▸ **WORK TO COMPLETE**
Only these lines should appear, exactly: the one containing "cells exhibit moderate" and every line after it through the end of the material below.

▸ **RECORDS FOR THE TASK**
══════

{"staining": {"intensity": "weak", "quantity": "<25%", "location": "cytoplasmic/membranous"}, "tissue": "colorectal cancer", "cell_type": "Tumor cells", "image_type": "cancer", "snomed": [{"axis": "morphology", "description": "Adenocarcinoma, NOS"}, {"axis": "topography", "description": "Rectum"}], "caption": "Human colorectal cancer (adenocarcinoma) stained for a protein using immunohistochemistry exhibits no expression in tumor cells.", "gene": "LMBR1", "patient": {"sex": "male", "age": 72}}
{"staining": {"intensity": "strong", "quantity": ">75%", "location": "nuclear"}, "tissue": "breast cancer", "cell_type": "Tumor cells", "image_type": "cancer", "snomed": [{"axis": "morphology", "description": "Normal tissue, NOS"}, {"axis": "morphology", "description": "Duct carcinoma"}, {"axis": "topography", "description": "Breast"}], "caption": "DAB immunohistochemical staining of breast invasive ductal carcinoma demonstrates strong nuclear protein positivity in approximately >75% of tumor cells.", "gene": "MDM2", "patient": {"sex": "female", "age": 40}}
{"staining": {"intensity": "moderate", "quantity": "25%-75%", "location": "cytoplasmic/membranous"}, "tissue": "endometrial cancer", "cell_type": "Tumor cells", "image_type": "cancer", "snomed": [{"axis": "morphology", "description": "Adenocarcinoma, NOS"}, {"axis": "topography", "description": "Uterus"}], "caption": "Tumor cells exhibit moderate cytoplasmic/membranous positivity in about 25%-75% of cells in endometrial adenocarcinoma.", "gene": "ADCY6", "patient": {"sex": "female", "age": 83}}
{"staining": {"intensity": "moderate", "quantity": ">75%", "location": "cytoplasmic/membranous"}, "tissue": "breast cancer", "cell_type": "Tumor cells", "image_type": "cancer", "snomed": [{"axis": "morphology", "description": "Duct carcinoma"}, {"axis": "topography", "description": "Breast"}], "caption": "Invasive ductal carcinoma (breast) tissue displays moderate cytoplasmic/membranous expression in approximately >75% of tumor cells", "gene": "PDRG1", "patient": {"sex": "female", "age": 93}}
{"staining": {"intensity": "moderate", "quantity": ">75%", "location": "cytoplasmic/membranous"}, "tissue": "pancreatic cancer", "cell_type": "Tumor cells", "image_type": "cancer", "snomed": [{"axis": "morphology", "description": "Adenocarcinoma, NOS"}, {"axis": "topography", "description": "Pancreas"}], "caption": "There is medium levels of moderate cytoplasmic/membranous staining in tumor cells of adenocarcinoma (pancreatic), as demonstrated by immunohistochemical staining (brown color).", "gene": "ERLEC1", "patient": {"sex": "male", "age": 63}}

══════

▸ **EXERCISE SOLUTION**
{"staining": {"intensity": "moderate", "quantity": "25%-75%", "location": "cytoplasmic/membranous"}, "tissue": "endometrial cancer", "cell_type": "Tumor cells", "image_type": "cancer", "snomed": [{"axis": "morphology", "description": "Adenocarcinoma, NOS"}, {"axis": "topography", "description": "Uterus"}], "caption": "Tumor cells exhibit moderate cytoplasmic/membranous positivity in about 25%-75% of cells in endometrial adenocarcinoma.", "gene": "ADCY6", "patient": {"sex": "female", "age": 83}}
{"staining": {"intensity": "moderate", "quantity": ">75%", "location": "cytoplasmic/membranous"}, "tissue": "breast cancer", "cell_type": "Tumor cells", "image_type": "cancer", "snomed": [{"axis": "morphology", "description": "Duct carcinoma"}, {"axis": "topography", "description": "Breast"}], "caption": "Invasive ductal carcinoma (breast) tissue displays moderate cytoplasmic/membranous expression in approximately >75% of tumor cells", "gene": "PDRG1", "patient": {"sex": "female", "age": 93}}
{"staining": {"intensity": "moderate", "quantity": ">75%", "location": "cytoplasmic/membranous"}, "tissue": "pancreatic cancer", "cell_type": "Tumor cells", "image_type": "cancer", "snomed": [{"axis": "morphology", "description": "Adenocarcinoma, NOS"}, {"axis": "topography", "description": "Pancreas"}], "caption": "There is medium levels of moderate cytoplasmic/membranous staining in tumor cells of adenocarcinoma (pancreatic), as demonstrated by immunohistochemical staining (brown color).", "gene": "ERLEC1", "patient": {"sex": "male", "age": 63}}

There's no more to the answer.